Please gather each line in the items below that contains the word "will" and copy it in full. Case counts.
──────── Material to process ────────
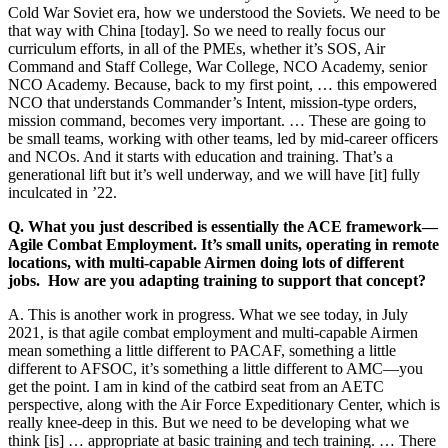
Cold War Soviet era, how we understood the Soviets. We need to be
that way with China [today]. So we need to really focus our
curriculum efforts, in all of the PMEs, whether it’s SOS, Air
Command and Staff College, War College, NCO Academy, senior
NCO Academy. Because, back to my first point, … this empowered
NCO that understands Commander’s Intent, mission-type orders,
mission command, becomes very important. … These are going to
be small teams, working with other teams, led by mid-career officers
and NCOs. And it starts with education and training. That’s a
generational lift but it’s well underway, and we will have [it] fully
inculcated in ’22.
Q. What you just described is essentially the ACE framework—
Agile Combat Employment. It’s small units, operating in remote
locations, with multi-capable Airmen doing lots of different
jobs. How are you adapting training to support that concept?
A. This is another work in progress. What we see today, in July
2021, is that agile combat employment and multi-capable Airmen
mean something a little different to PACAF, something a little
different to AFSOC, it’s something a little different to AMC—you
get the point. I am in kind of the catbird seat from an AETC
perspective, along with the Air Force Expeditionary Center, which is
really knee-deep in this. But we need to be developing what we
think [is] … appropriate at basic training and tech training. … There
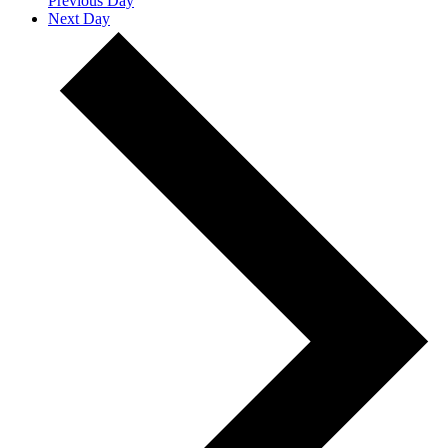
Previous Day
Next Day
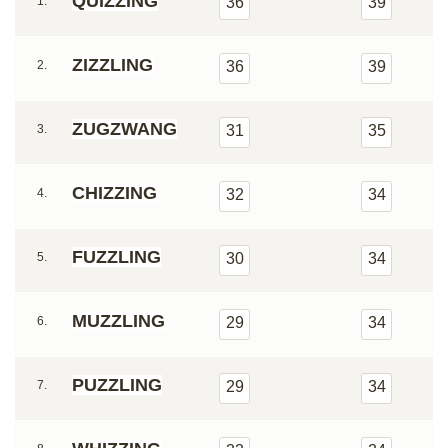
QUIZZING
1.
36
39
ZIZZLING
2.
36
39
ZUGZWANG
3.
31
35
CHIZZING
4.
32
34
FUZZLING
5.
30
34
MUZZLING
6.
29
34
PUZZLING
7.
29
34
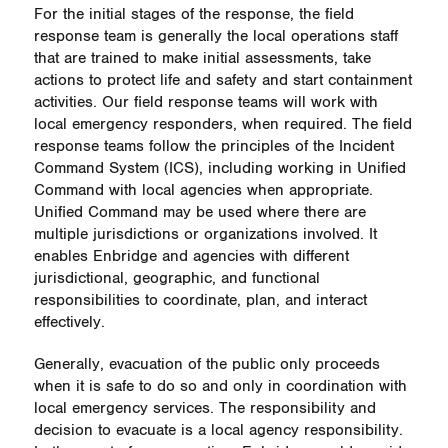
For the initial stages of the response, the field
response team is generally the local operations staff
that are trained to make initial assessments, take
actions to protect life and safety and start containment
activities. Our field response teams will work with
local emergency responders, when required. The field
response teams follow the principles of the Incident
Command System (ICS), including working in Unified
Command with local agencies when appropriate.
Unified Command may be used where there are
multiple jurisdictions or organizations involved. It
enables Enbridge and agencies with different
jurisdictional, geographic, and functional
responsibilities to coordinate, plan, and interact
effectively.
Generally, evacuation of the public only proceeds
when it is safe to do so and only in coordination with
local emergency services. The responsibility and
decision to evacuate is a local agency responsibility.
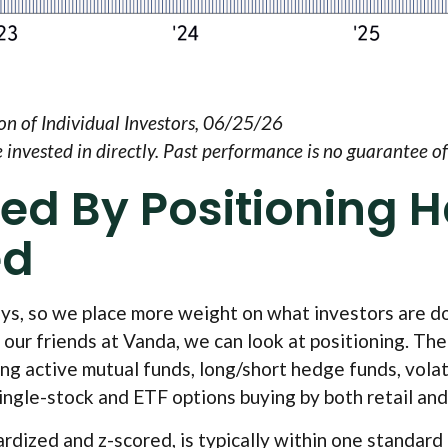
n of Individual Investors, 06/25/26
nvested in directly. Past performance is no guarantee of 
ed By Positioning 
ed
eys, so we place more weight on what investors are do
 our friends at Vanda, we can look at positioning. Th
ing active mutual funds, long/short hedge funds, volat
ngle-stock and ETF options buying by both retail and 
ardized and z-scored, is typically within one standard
────────
▶ _Solution for this task_:
generational lift but it’s well underway, and we will have [it] fully
activities. Our field response teams will work with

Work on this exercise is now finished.